A caixa negra que regista os parâmetros de voo foi encontrada esta quinta-feira, noticia a agência France Presse citando o procurador de Marselha.

Carlos Abreu

Está relançada a esperança de saber, com rigor, o que se passou durante o voo 4U - 9525 que segunda-feira, dia 23, caiu nos Alpes Franceses provocando a morte aos 144 passageiros e seis tripulantes de um A320 da Germanwings.

Segundo o procurador de Marselha a caixa negra, onde terão ficado registadas informações como a altitude, velocidade e rota do aparelho, foi encontrada esta quinta-feira no local do embate. 

A primeira caixa negra, que regista as conversas entre os pilotos e os controladores aéreos bem como outros ruídos na cabine de pilotagem ou nas proximidades foi recuperada no próprio dia do acidente e começou a ser analisada, em Paris, no dia seguinte.

Com base nestes registos áudio, o procurador de Marselha encarregue da investigação deste acidente aéreo, defendeu que o copiloto ter-se-ia fechado no interior do cockpit, aproveitando uma ida à cada de banho do comandante, e projetado o avião para o solo intencionalmente.

Em bom rigor, a estrutura exterior da caixa negra que regista os parâmetros de voo já tinha sido encontrada, mas sem a unidade de memória onde as informações ficam registadas.
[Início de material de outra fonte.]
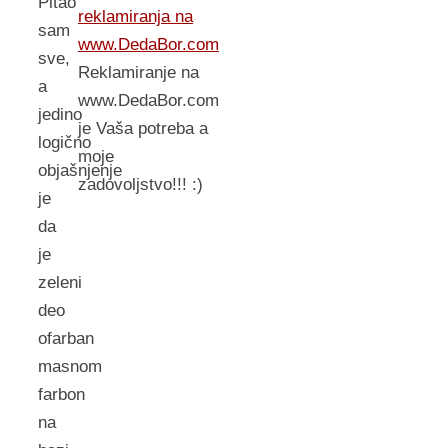
Pitao
reklamiranja na
sam
www.DedaBor.com
sve,
Reklamiranje na
a
www.DedaBor.com
jedino
je Vaša potreba a
logično
moje
objašnjenje
zadovoljstvo!!! :)
je
da
je
zeleni
deo
ofarban
masnom
farbon
na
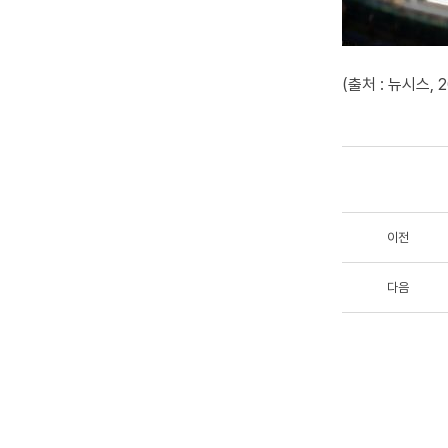
(출처 : 뉴시스, 2
이전
다음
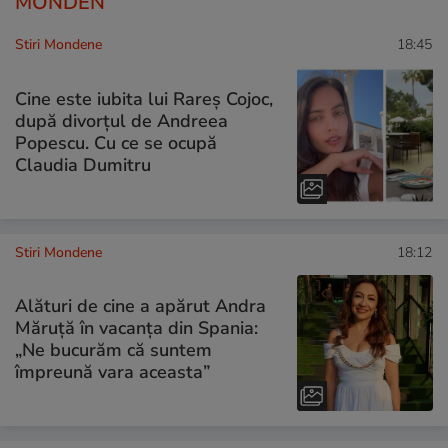
MONDEN
Stiri Mondene
18:45
Cine este iubita lui Rareș Cojoc,
după divorțul de Andreea
Popescu. Cu ce se ocupă
Claudia Dumitru
Stiri Mondene
18:12
Alături de cine a apărut Andra
Măruță în vacanța din Spania:
„Ne bucurăm că suntem
împreună vara aceasta”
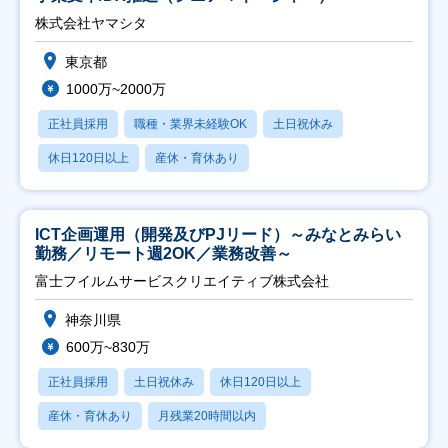
株式会社ヤマシタ
東京都
1000万~2000万
正社員採用
職種・業界未経験OK
土日祝休み
休日120日以上
産休・育休あり
ICT企画運用（開発及びPJリード）～みなとみらい
勤務／リモート週2OK／業務改善～
富士フイルムサービスクリエイティブ株式会社
神奈川県
600万~830万
正社員採用
土日祝休み
休日120日以上
産休・育休あり
月残業20時間以内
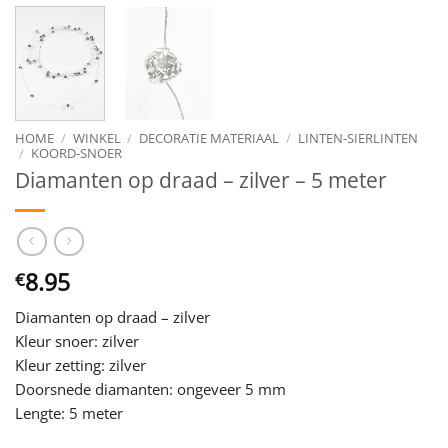
HOME
/
WINKEL
/
DECORATIE MATERIAAL
/
LINTEN-SIERLINTEN
/
KOORD-SNOER
Diamanten op draad – zilver – 5 meter
8.95
€
Diamanten op draad – zilver
Kleur snoer: zilver
Kleur zetting: zilver
Doorsnede diamanten: ongeveer 5 mm
Lengte: 5 meter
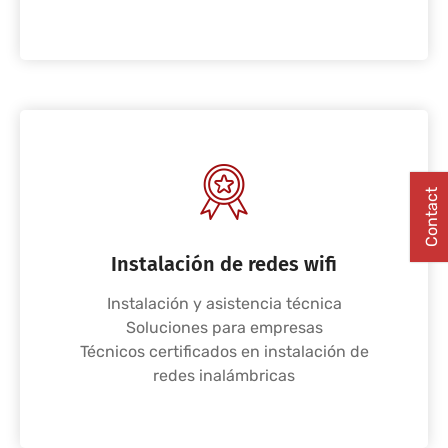
Contact
Instalación de redes wifi
Instalación y asistencia técnica
Soluciones para empresas
Técnicos certificados en instalación de
redes inalámbricas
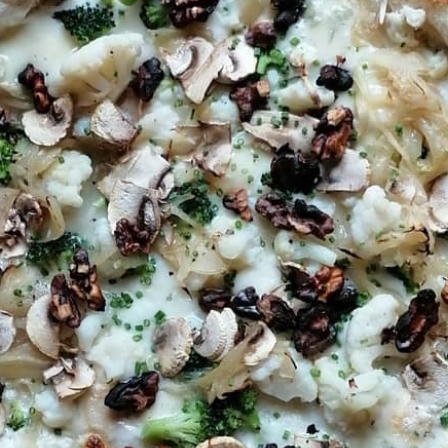
Ma réservation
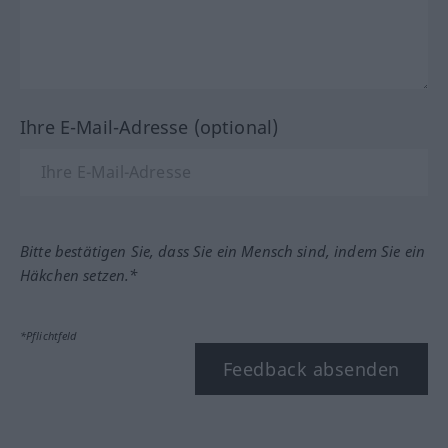
Ihre E-Mail-Adresse (optional)
Bitte bestätigen Sie, dass Sie ein Mensch sind, indem Sie ein
Häkchen setzen.*
*Pflichtfeld
Feedback absenden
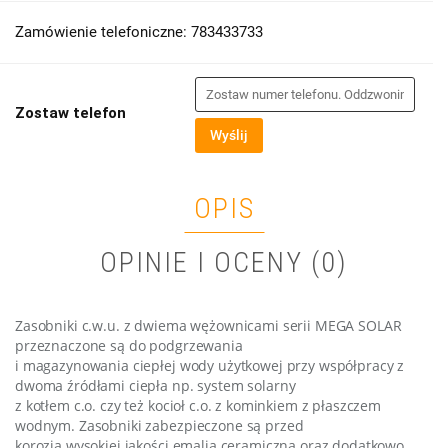
Zamówienie telefoniczne: 783433733
Zostaw telefon
Wyślij
OPIS
OPINIE I OCENY (0)
Zasobniki c.w.u. z dwiema wężownicami serii MEGA SOLAR
przeznaczone są do podgrzewania
i magazynowania ciepłej wody użytkowej przy współpracy z
dwoma źródłami ciepła np. system solarny
z kotłem c.o. czy też kocioł c.o. z kominkiem z płaszczem
wodnym. Zasobniki zabezpieczone są przed
korozją wysokiej jakości emalią ceramiczną oraz dodatkowo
Este domingo à noite, no canal de televisão alemão ARD, o ex-piloto e atual administrador da Lufthansa (dona da Germanwings), Kay Kratky, admitiu poderia ter ficado para sempre perdida na montanha. Mas os homens no terreno ainda não tinham perdido a esperança e admitam que a unidade de memória pudesse estar enterrada. O capitão Yves Naffrechoux, dos Rangers da Montanha, disse à agência France Presse que se a caixa não tiver ficado completamente destruída estará algures entre os destroços.

"Temos de trabalhar com todo o cuidado. Temos de procurar debaixo de cada pedaço do avião e afastar rocha por rocha", afirmou o ranger. Os destroços estão espalhados por uma área de 20 mil metros quadrados.

Ao longo da semana diversos pilotos e peritos na investigação de acidentes aéreos defenderam que só o cruzamento da informação contida nas duas caixas negras poderá esclarecer o que efetivamente aconteceu na manhã do dia 24.